Em contratos de compra e venda de imóvel com financiamento direto — relação de consumo — a régua é conhecida:

- **Multa de mora: limitada a 2%** sobre o valor da parcela em atraso, por força do Código de Defesa do Consumidor (art. 52, §1º). É teto, não sugestão: quem cobra mais, devolve.
- **Juros moratórios:** o que estiver estipulado em contrato — tipicamente 1% ao mês, pro rata die.
- **Correção monetária:** o índice contratado (IPCA, IGP-M, INCC conforme a fase), para recompor o poder de compra do período.
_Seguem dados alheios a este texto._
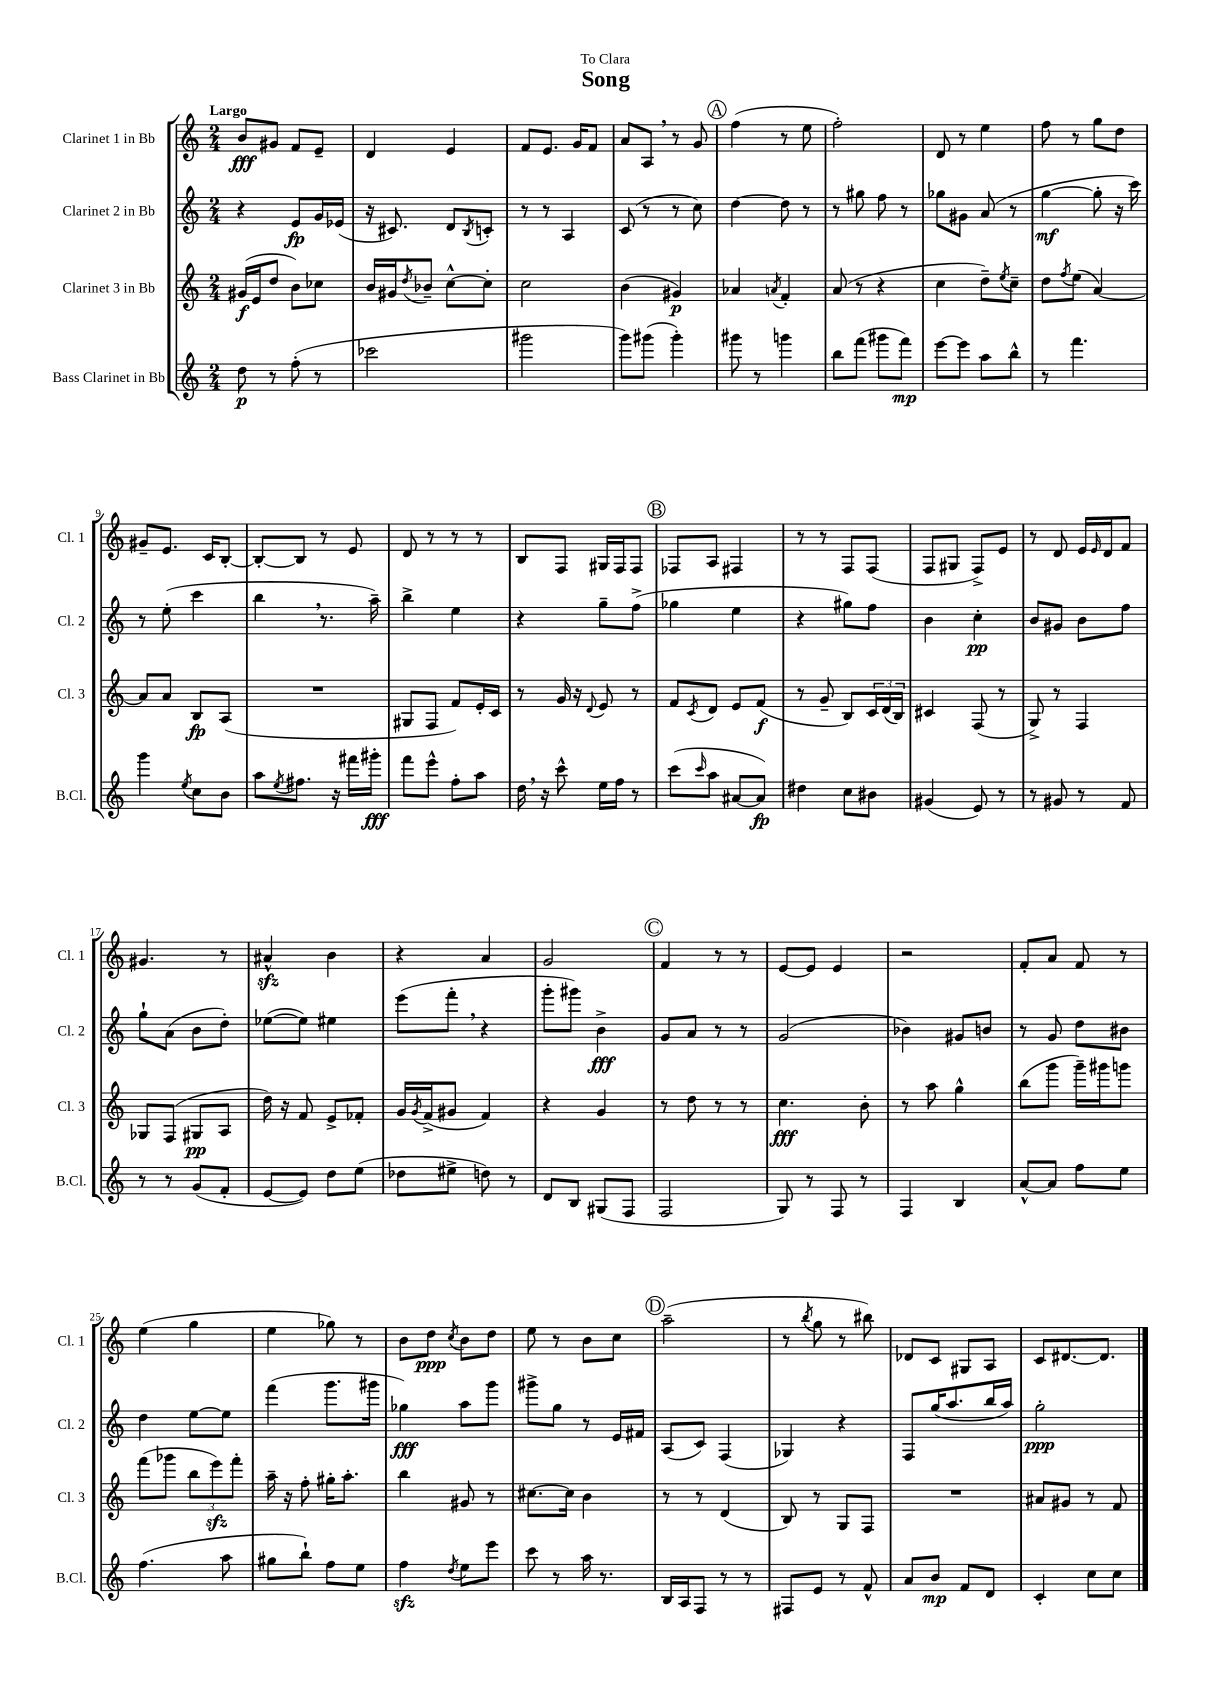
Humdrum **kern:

**kern	**kern	**kern	**kern
*staff4	*staff3	*staff2	*staff1
*clefG2	*clefG2	*clefG2	*clefG2
*k[]	*k[]	*k[]	*k[]
*M2/4	*M2/4	*M2/4	*M2/4
8dd	(16g#	4r	8b
.	16e	.	.
8r	8dd	.	8g#
(8ff'	8b)	8e	8f
8r	8cc-	16g	8e~
.	.	(16e-	.
=	=	=	=
2ccc-	16b	16r	4d
.	16g#	8.c#)	.
.	8qdd	.	.
.	8b-~	.	.
.	[8cc^^	8d	4e
.	.	8qB	.
.	8cc']	8c'	.
=	=	=	=
2ggg#	2cc	8r	8f
.	.	8r	8.e
.	.	4A	.
.	.	.	16g
.	.	.	8f
=	=	=	=
8ggg)	(4b	(8c	8a
(8ggg#	.	8r	8A
4ggg#')	4g#)	8r	8r
.	.	8cc)	8g
=	=	=	=
8ggg#	4a-	[4dd	(4ff
8r	.	.	.
.	8qa	.	.
4ggg	4f'	8dd]	8r
.	.	8r	8ee
=	=	=	=
8bb	(8a	8r	2ff')
(8fff	8r	8gg#	.
8ggg#	4r	8ff	.
8fff)	.	8r	.
=	=	=	=
[8eee	4cc	8gg-	8d
8eee]	.	8g#	8r
8aa	8dd~)	(8a	4ee
.	8qee	.	.
8bb^^	8cc~	8r	.
=	=	=	=
8r	8dd	[4gg	8ff
.	8qff	.	.
4.fff	(8ee	.	8r
.	[4a)	8gg']	8gg
.	.	16r	8dd
.	.	16ccc)	.
=	=	=	=
4ggg	8a]	8r	8g#~
.	8a	(8ee'	8.e
8qee	.	.	.
8cc	8B	4ccc	.
.	.	.	16c
8b	(8A	.	[8B'
=	=	=	=
8aa	2r	4bb	8B'_
8qee	.	.	.
8.ff#	.	.	8B]
.	.	8.r	8r
16r	.	.	.
16fff#	.	.	8e
16ggg#'	.	16aa~)	.
=	=	=	=
8fff	8G#	4bb^	8d
8eee^^	8F	.	8r
8ff'	8f)	4ee	8r
8aa	16e'	.	8r
.	16c	.	.
=	=	=	=
16dd	8r	4r	8B
16r	.	.	.
8ccc^^	16g	.	8F
.	16r	.	.
.	8qqd	.	.
16ee	8e	8gg~	16G#
16ff	.	.	16F
8r	8r	(8ff^	8F
=	=	=	=
(8ccc	8f	4gg-	8F-
16qqccc	8qc	.	.
8aa	8d	.	8A
[8a#	8e	4ee	4F#
8a#])	(8f	.	.
=	=	=	=
4dd#	8r	4r	8r
.	8g~	.	8r
8cc	8B)	8gg#)	8F
8b#	24c	8ff	(8F
.	(24d	.	.
.	24B)	.	.
=	=	=	=
(4g#	4c#	4b	8F
.	.	.	8G#
8e)	(8F	4cc'	8F^)
8r	8r	.	8e
=	=	=	=
8r	8G^)	8b	8r
8g#	8r	8g#	8d
8r	4F	8b	16e
.	.	.	16qqe
.	.	.	16d
8f	.	8ff	8f
=	=	=	=
8r	8G-	8gg`	4.g#
8r	(8F	(8a	.
(8g	8G#	8b	.
8f'	8A	8dd')	8r
=	=	=	=
[8e	16dd)	([8ee-	4a#^^
.	16r	.	.
8e])	8f	8ee-])	.
8dd	8e^	4ee#	4b
(8ee	8f-'	.	.
=	=	=	=
8dd-	16g	(8eee	4r
.	8qg	.	.
.	(16f^	.	.
8ee#^	8g#	8fff'	.
8dd)	4f)	4r	4a
8r	.	.	.
=	=	=	=
8d	4r	8ggg'	2g
8B	.	8ggg#)	.
(8G#	4g	4b^	.
8F	.	.	.
=	=	=	=
2F	8r	8g	4f
.	8dd	8a	.
.	8r	8r	8r
.	8r	8r	8r
=	=	=	=
8G)	4.cc	(2g	[8e
8r	.	.	8e]
8F	.	.	4e
8r	8b'	.	.
=	=	=	=
4F	8r	4b-)	2r
.	8aa	.	.
4B	4gg^^	8g#	.
.	.	8b	.
=	=	=	=
[8a^^	(8bb	8r	8f'
8a]	8ggg	8g	8a
8ff	16ggg~)	8dd	8f
.	16ggg#	.	.
8ee	8ggg	8b#	8r
=	=	=	=
(4.ff	(8fff	4dd	(4ee
.	8ggg-	.	.
.	12bb	[8ee	4gg
.	12eee)	.	.
8aa	.	8ee]	.
.	12fff'	.	.
=	=	=	=
8gg#	16aa~	(4fff	4ee
.	16r	.	.
8bb`)	8ff'	.	.
8ff	16gg#'	8.ggg	8gg-)
.	8.aa'	.	.
8ee	.	.	8r
.	.	16ggg#	.
=	=	=	=
4ff	4bb	4gg-)	8b
.	.	.	8dd
8qdd	.	.	8qcc
8ee	8g#	8aa	8b
8eee	8r	8ggg	8dd
=	=	=	=
8ccc	[8.cc#	8ggg#^	8ee
8r	.	8gg	8r
.	16cc#]	.	.
16aa	4b	8r	8b
8.r	.	.	.
.	.	16e	8cc
.	.	16f#	.
=	=	=	=
16B	8r	(8A	(2aa~
16A	.	.	.
8F	8r	8c)	.
8r	(4d	(4F	.
8r	.	.	.
=	=	=	=
8F#	8B)	4G-)	8r
.	.	.	8qbb
8e	8r	.	8gg
8r	8G	4r	8r
8f^^	8F	.	8bb#)
=	=	=	=
8a	2r	8F	8d-
8b	.	(16gg	8c
.	.	8.aa	.
8f	.	.	8G#
8d	.	16bb	8A
.	.	16aa)	.
=	=	=	=
4c'	8a#	2gg'	8c
.	8g#	.	[8.d#
8cc	8r	.	.
.	.	.	8.d#]
8cc	8f	.	.
==	==	==	==
*-	*-	*-	*-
Vale registrar uma mudança que ainda passa despercebida em muita construtora: desde a **Lei 14.905/2024**, quando o contrato é *omisso*, os juros legais do art. 406 do Código Civil deixaram de ser "1% ao mês" e passaram a ser a **Selic deduzida do IPCA**. Com a Selic em **14,00% ao ano** após a decisão do Copom de agosto de 2026, isso muda materialmente o cálculo — para mais ou para menos, dependendo do seu contrato e do índice do período.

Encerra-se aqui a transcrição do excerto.